A person shopping at a grocery store.
Image source: Getty Images.

With a market capitalization of more than $40 billion, it competes with some of the largest food makers in the world. The company's scale is important, because it is a valuable partner to retailers. Notably, Kraft Heinz's scale gives it the ability to advertise and introduce new and improved products helps to bring customers into grocery stores.

A long-running problem for Kraft Heinz, however, has been regaining its footing following the merger of Kraft and Heinz. At first the combined company was focused on cutting costs to boost profits. But that path can only go so far before growth has to be driven in a different manner, and Kraft Heinz ended up stumbling as it tried to shift gears.

Today, however, Kraft Heinz appears to be on a stronger footing. Notably, leverage is back to manageable levels, with the company's debt-to-EBITDA (earnings before interest, taxes, depreciation, and amortization) ratio of around 3.6 back in line with its peers. Leverage is right in line with management's target as well, which allows the company to shift from defense to offense. At this point it has broken its portfolio into three groups: balance, protect, and accelerate. There are nuances here, but the basic way to look at that is that the company has brands that are expected to maintain market share and produce solid cash flow, slow-growth brands, and brands with strong growth prospects.

KHC Financial Debt to EBITDA (TTM) Chart
KHC Financial Debt to EBITDA (TTM) data by YCharts

All in all, Kraft Heinz looks better positioned to compete today than it has in a long time.

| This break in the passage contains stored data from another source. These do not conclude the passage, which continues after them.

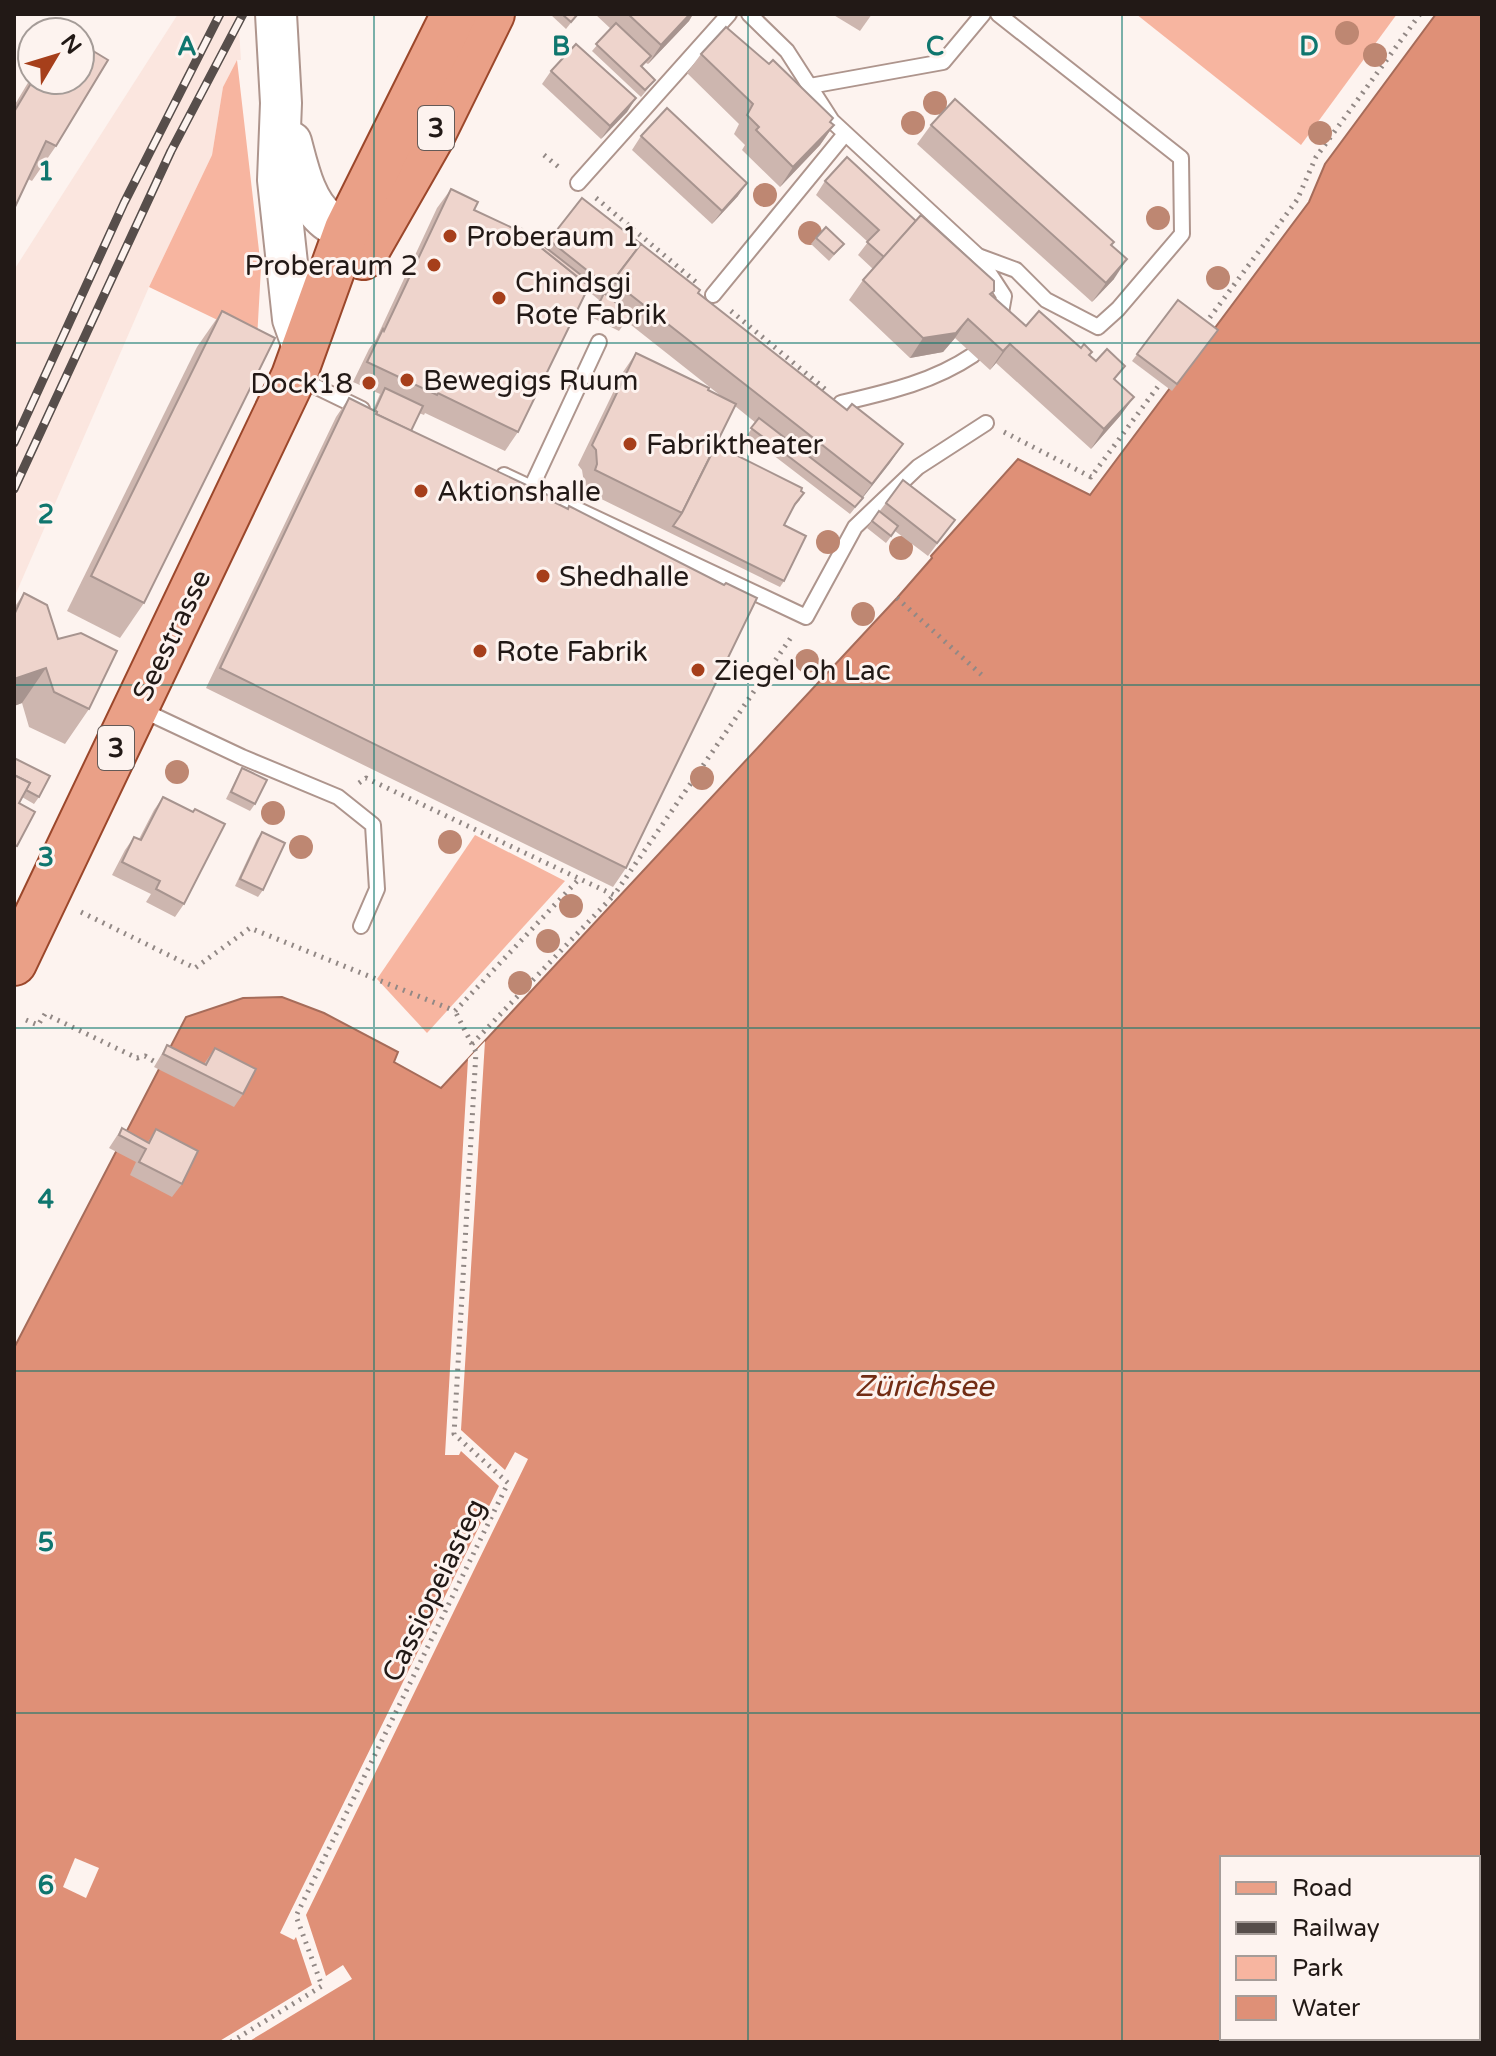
<svg xmlns="http://www.w3.org/2000/svg" width="1496" height="2056" viewBox="0 0 1496 2056" font-family="'Varela Round',sans-serif">
<style>
.built{fill:#fbe6df}
.green{fill:#f7b5a0}
.water{fill:#df9077;stroke:#a66c5a;stroke-width:2;fill-rule:evenodd}
.pier{fill:#fdf3ef}
.lines{fill:none;stroke-linecap:round;stroke-linejoin:round}
.service-casing{stroke:#ae958d;stroke-width:18}
.secondary-casing{stroke:#ae958d;stroke-width:44}
.primary-casing{stroke:#9b472b;stroke-width:48}
.path{stroke:#928885;stroke-width:5;stroke-dasharray:2 6;stroke-linecap:butt}
.service{stroke:#fff;stroke-width:14}
.secondary{stroke:#fff;stroke-width:40}
.primary{stroke:#eaa087;stroke-width:44}
.rail-casing{stroke:#574e4b;stroke-width:9}
.rail{stroke:#fdf3ef;stroke-width:6;stroke-dasharray:18;stroke-linecap:butt}
.tree{fill:#be8772}
.wall{fill:#cdb6af}
.shaded-wall{fill:#a7948f}
.building{fill:#eed4cc;stroke:#a7948f;stroke-width:2}
.grid{fill:none;stroke:#0f766e;stroke-width:2;stroke-opacity:0.55}
.poi-dot{fill:#a63f1b;stroke:#fdf3ef;stroke-width:3}
.labels{text-anchor:middle;stroke-width:6;stroke-linejoin:round;paint-order:stroke}
.shield{fill:#fdf3ef;stroke:#645a57;stroke-width:2}
.shield-label{font-size:26px;font-weight:bold;fill:#221916}
.poi-label{font-size:28px;fill:#221916;stroke:#fdf3ef;text-anchor:start}
.street-label{font-size:28px;fill:#221916;stroke:#fdf3ef}
.water-label{font-size:30px;font-style:italic;fill:#722c14;stroke:#fdf3ef}
.grid-label{font-size:26px;text-anchor:middle;font-weight:bold;fill:#0f766e;stroke:#fdf3ef;stroke-width:6;stroke-linejoin:round;paint-order:stroke}
</style>
<rect width="100%" height="100%" fill="#fdf3ef"/>
<polygon class="built" points="178,14 238,14 241,60 237,60 223,87 212,155 149,287 14,598 14,270"/>
<g class="green">
<polygon points="1136,14 1397,14 1301,145"/>
<polygon points="237,60 261,268 257,339 149,287 212,155 223,87"/>
<polygon points="475,835 565,881 427,1033 377,979"/>
</g>
<path class="water" d="M1436,14H1482V2042H14V1348L186,1017L243,998L282,997L324,1013L398,1052L394,1062L441,1088L897,598L932,558L931,556L1018,459L1090,495L1309,202L1325,164ZM1222,1858H1478V2038H1222Z"/>
<g class="pier">
<polygon points="485,1041 461,1430 505,1470 515,1452 528,1459 306,1915 326,1976 343,1965 352,1979 248,2042 218,2042 312,1985 296,1937 294,1940 280,1933 499,1486 461,1451 459,1455 445,1455 468,1059"/>
<polygon points="75,1858 99,1868 86,1898 63,1887"/>
</g>
<g class="lines">
<g class="service-casing">
<g id="service">
<polyline points="749,14 787,51 832,121 978,256 1004,296 999,324"/>
<polyline points="810,86 943,62 983,14"/>
<polyline points="578,183 729,14"/>
<polyline points="978,256 1016,270 1046,300 1098,327 1118,309 1182,234 1181,158 998,14"/>
<polyline points="713,295 845,134"/>
<polyline points="298,378 362,409"/>
<path d="M841,403C888,392 933,382 973,355"/>
<polyline points="504,475 806,617 855,527 918,467 986,423"/>
<polyline points="531,488 599,342"/>
<polyline points="140,709 242,757 338,797 373,825 377,889 361,926"/>
</g>
</g>
<g class="secondary-casing">
<g id="secondary">
<polyline points="276,14 281,103 278,180 293,319 304,350"/>
<path d="M291,142C298,168 305,203 327,220C340,230 359,234 373,240"/>
</g>
</g>
<g class="primary-casing">
<g id="primary">
<polyline points="363,257 431,138 492,14"/>
<polyline points="14,963 294,376 347,229 454,14"/>
</g>
</g>
<g class="path">
<polyline points="544,155 561,169"/>
<polyline points="596,198 696,282"/>
<polyline points="731,311 825,389"/>
<polyline points="1205,324 1297,200 1316,157 1420,14"/>
<polyline points="1004,432 1091,477 1165,377"/>
<polyline points="897,598 985,678"/>
<polyline points="359,783 366,778 614,895 792,636"/>
<polyline points="81,912 195,968 250,928 455,1011"/>
<polyline points="455,1011 578,880"/>
<polyline points="26,1020 38,1025 45,1014 137,1058 145,1056 160,1065"/>
<polyline points="472,1044 614,895"/>
<polyline points="231,2042 322,1986 296,1916 508,1483 454,1434 476,1052 455,1011"/>
</g>
<use href="#service" class="service"/>
<use href="#secondary" class="secondary"/>
<use href="#primary" class="primary"/>
<g class="rail-casing">
<g id="rail">
<polyline points="14,443 124,203 220,14"/>
<polyline points="14,489 171,151 243,14"/>
</g>
</g>
<use href="#rail" class="rail"/>
</g>
<g class="tree">
<circle cx="1347" cy="33" r="12"/>
<circle cx="1375" cy="55" r="12"/>
<circle cx="935" cy="103" r="12"/>
<circle cx="913" cy="123" r="12"/>
<circle cx="1320" cy="133" r="12"/>
<circle cx="765" cy="195" r="12"/>
<circle cx="1158" cy="218" r="12"/>
<circle cx="810" cy="233" r="12"/>
<circle cx="1218" cy="278" r="12"/>
<circle cx="828" cy="542" r="12"/>
<circle cx="901" cy="548" r="12"/>
<circle cx="863" cy="614" r="12"/>
<circle cx="807" cy="661" r="12"/>
<circle cx="177" cy="772" r="12"/>
<circle cx="702" cy="778" r="12"/>
<circle cx="273" cy="813" r="12"/>
<circle cx="450" cy="842" r="12"/>
<circle cx="301" cy="847" r="12"/>
<circle cx="571" cy="906" r="12"/>
<circle cx="548" cy="941" r="12"/>
<circle cx="520" cy="983" r="12"/>
</g>
<g class="wall">
<polygon points="550,14 576,14 577,15 566,29"/>
<polygon points="595,14 693,14 689,21 648,64 646,63 642,67 655,80 641,97 592,51 611,29"/>
<polygon points="832,14 872,14 860,31"/>
<polygon points="701,54 831,122 834,125 820,145 780,187 742,150 745,145 734,134 739,124 687,73"/>
<polygon points="551,71 636,98 627,112 601,139 542,84"/>
<polygon points="32,76 32,80 80,80 56,146 32,181 28,179 14,209 14,106"/>
<polygon points="931,125 1112,245 1114,279 1092,302 917,144"/>
<polygon points="641,136 738,196 712,224 632,150"/>
<polygon points="825,181 994,291 991,295 1026,326 1092,352 1089,356 1134,397 1120,416 1091,449 996,363 990,370 955,338 943,352 910,358 849,300 863,280 873,269 858,255 868,242 816,195"/>
<polygon points="451,189 474,210 516,233 545,247 582,198 698,293 847,410 903,444 850,514 747,435 756,423 735,406 716,445 801,491 800,500 793,508 784,525 784,581 780,587 581,489 584,483 582,470 578,465 623,372 636,353 726,400 626,321 619,331 591,317 599,300 587,290 518,432 505,451 425,413 424,415 419,413 411,431 552,501 626,868 613,887 206,688 336,417 349,398 373,410 380,394 353,382 369,349 376,339 437,208"/>
<polygon points="816,238 844,244 829,261 811,244"/>
<polygon points="1178,300 1218,330 1172,391 1132,361"/>
<polygon points="222,311 144,603 120,638 67,611 197,347"/>
<polygon points="903,480 955,520 928,556 895,531 886,543 867,528"/>
<polygon points="24,593 58,639 89,709 65,744 29,727 22,703 14,706 14,608"/>
<polygon points="14,758 39,797 34,804 22,797 19,803 17,846 14,851"/>
<polygon points="242,768 255,804 250,811 226,799 238,775"/>
<polygon points="163,797 184,904 175,917 146,902 151,894 112,875 125,850 134,837 139,839 154,810"/>
<polygon points="262,832 263,890 258,897 235,886 257,839"/>
<polygon points="167,1045 204,1064 215,1048 243,1094 234,1107 154,1067"/>
<polygon points="122,1128 148,1142 156,1129 182,1184 172,1197 130,1175 136,1162 109,1148"/>
</g>
<g class="shaded-wall">
<polygon points="690,14 693,14 689,21 648,64 661,45"/>
<polygon points="636,98 627,112 601,139 610,126"/>
<polygon points="834,125 820,145 780,187 793,167"/>
<polygon points="747,183 738,196 712,224 722,211"/>
<polygon points="1127,259 1114,279 1092,302 1106,283"/>
<polygon points="968,319 955,338 943,352 910,358 923,338"/>
<polygon points="1010,344 996,363 990,370 1003,351"/>
<polygon points="1134,397 1120,416 1091,449 1104,429"/>
<polygon points="903,444 890,463 850,514 872,484"/>
<polygon points="46,668 22,703 14,706 14,679"/>
</g>
<g class="building">
<polygon points="562,14 576,14 577,15 571,22"/>
<polygon points="628,14 690,14 661,45"/>
<polygon points="616,23 651,56 641,66 655,80 645,90 596,44"/>
<polygon points="726,27 769,64 773,60 833,118 830,122 834,125 793,167 756,130 759,127 747,115 753,104 701,54"/>
<polygon points="80,43 108,60 56,146 46,141 14,209 14,112 33,80 80,80"/>
<polygon points="576,44 636,98 610,126 551,71"/>
<polygon points="955,99 1114,242 1111,245 1127,259 1106,283 931,125"/>
<polygon points="667,108 747,183 722,211 641,136"/>
<polygon points="847,157 916,221 884,257 867,242 879,230 825,181"/>
<polygon points="451,189 478,202 474,210 517,230 516,233 534,242 589,286 518,432 438,393 437,395 367,362 383,329 384,331"/>
<polygon points="582,198 641,244 608,287 549,240"/>
<polygon points="921,215 994,281 994,291 990,294 1026,326 1039,311 1081,348 1084,344 1092,352 1089,355 1096,361 1107,349 1125,366 1114,379 1134,397 1104,429 1010,344 1003,351 968,319 956,333 923,338 863,280"/>
<polygon points="826,227 844,244 834,254 816,238"/>
<polygon points="522,229 586,279 584,282 534,242 518,234"/>
<polygon points="641,244 700,290 698,293 847,410 852,404 903,444 872,484 613,281"/>
<polygon points="604,293 630,314 624,324 596,310"/>
<polygon points="1178,300 1218,330 1177,384 1137,354"/>
<polygon points="222,311 275,338 144,603 91,576"/>
<polygon points="636,353 709,388 708,390 736,404 682,513 595,470 597,464 596,450 592,445"/>
<polygon points="385,388 423,406 411,431 376,414 377,412 375,410"/>
<polygon points="349,398 377,412 376,414 554,498 552,501 568,509 569,506 724,585 726,583 757,598 626,868 220,668"/>
<polygon points="759,418 863,498 855,507 751,428"/>
<polygon points="716,445 802,488 801,491 804,493 795,504 784,525 806,536 784,581 673,526 682,513"/>
<polygon points="903,480 955,520 937,543 886,503"/>
<polygon points="879,511 898,526 891,536 872,521"/>
<polygon points="24,593 47,605 58,639 81,633 117,651 89,709 54,692 46,668 14,679 14,615"/>
<polygon points="14,758 50,776 39,797 26,790 30,783 14,775"/>
<polygon points="242,768 267,780 255,804 231,792"/>
<polygon points="14,775 30,783 19,803 35,812 17,846 14,845"/>
<polygon points="163,797 193,812 195,809 225,824 184,904 156,889 160,881 122,862 134,837 141,840"/>
<polygon points="262,832 285,843 263,890 240,879"/>
<polygon points="167,1045 206,1065 215,1048 256,1069 243,1094 163,1054"/>
<polygon points="122,1128 149,1143 156,1129 198,1151 182,1184 139,1162 146,1149 119,1135"/>
</g>
<path class="grid" d="M374,14V2042M748,14V2042M1122,14V2042M14,343H1482M14,685H1482M14,1028H1482M14,1371H1482M14,1713H1482"/>
<g class="poi-dot">
<circle cx="450" cy="236" r="8"/>
<circle cx="434" cy="265" r="8"/>
<circle cx="499" cy="298" r="8"/>
<circle cx="407" cy="380" r="8"/>
<circle cx="369" cy="383" r="8"/>
<circle cx="630" cy="444" r="8"/>
<circle cx="421" cy="491" r="8"/>
<circle cx="543" cy="576" r="8"/>
<circle cx="480" cy="651" r="8"/>
<circle cx="698" cy="670" r="8"/>
</g>
<g class="labels">
<g class="shield">
<rect x="418" y="106" width="36" height="44" rx="6"/>
<rect x="98" y="726" width="36" height="44" rx="6"/>
</g>
<g class="shield-label">
<text x="436" y="137">3</text>
<text x="116" y="757">3</text>
</g>
<g class="poi-label">
<text x="466" y="246">Proberaum 1</text>
<text x="418" y="275" text-anchor="end">Proberaum 2</text>
<text x="515" y="292">Chindsgi<tspan x="515" dy="32">Rote Fabrik</tspan></text>
<text x="423" y="390">Bewegigs Ruum</text>
<text x="353" y="393" text-anchor="end">Dock18</text>
<text x="646" y="454">Fabriktheater</text>
<text x="437" y="501">Aktionshalle</text>
<text x="559" y="586">Shedhalle</text>
<text x="496" y="661">Rote Fabrik</text>
<text x="714" y="680">Ziegel oh Lac</text>
</g>
<g class="street-label">
<text transform="translate(171 635) rotate(-64)" y="10">Seestrasse</text>
<text transform="translate(433 1590) rotate(-64)" y="10">Cassiopeiasteg</text>
</g>
<g class="water-label">
<text x="924" y="1396">Zürichsee</text>
</g>
</g>
<g class="grid-label">
<text x="187" y="55">A</text>
<text x="561" y="55">B</text>
<text x="935" y="55">C</text>
<text x="1309" y="55">D</text>
<text x="46" y="180">1</text>
<text x="46" y="523">2</text>
<text x="46" y="866">3</text>
<text x="46" y="1208">4</text>
<text x="46" y="1551">5</text>
<text x="46" y="1894">6</text>
</g>
<rect width="1496" height="2056" fill="none" stroke="#221916" stroke-width="32"/>
<rect x="1220" y="1856" width="260" height="184" fill="#fdf3ef" stroke="#a59c98" stroke-width="2"/>
<rect x="1236" y="1882" width="40" height="12" fill="#eaa087" stroke="#a59c98" stroke-width="2"/>
<text x="1292" y="1896" font-size="24" fill="#221916">Road</text>
<rect x="1236" y="1922" width="40" height="12" fill="#574e4b" stroke="#a59c98" stroke-width="2"/>
<text x="1292" y="1936" font-size="24" fill="#221916">Railway</text>
<rect x="1236" y="1956" width="40" height="24" fill="#f7b5a0" stroke="#a59c98" stroke-width="2"/>
<text x="1292" y="1976" font-size="24" fill="#221916">Park</text>
<rect x="1236" y="1996" width="40" height="24" fill="#df9077" stroke="#a59c98" stroke-width="2"/>
<text x="1292" y="2016" font-size="24" fill="#221916">Water</text>
<g transform="translate(56 56) rotate(52)"><circle r="38" fill="#fdf3ef" stroke="#a59c98" stroke-width="2"/>
<path d="M0-6L14 30L0 20L-14 30Z" fill="#a63f1b"/>
<text y="-12" font-size="22" font-weight="bold" text-anchor="middle" fill="#221916">N</text>
</g>
</svg>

The argument to buy Kraft Heinz

With the company's leverage back in line with peers, more conservative income investors should probably find the 4.5% dividend yield appealing. The payout ratio is nearly 70%, which may sound a bit high, but is actually not out of line with the company's long-term trends. While the dividend has been static at $0.40 per share per quarter since it was cut in 2020, it seems like there's actually a path for long-term business growth that might lead to dividend growth in the future, with the company's accelerate brands now accounting for nearly two-thirds of revenue.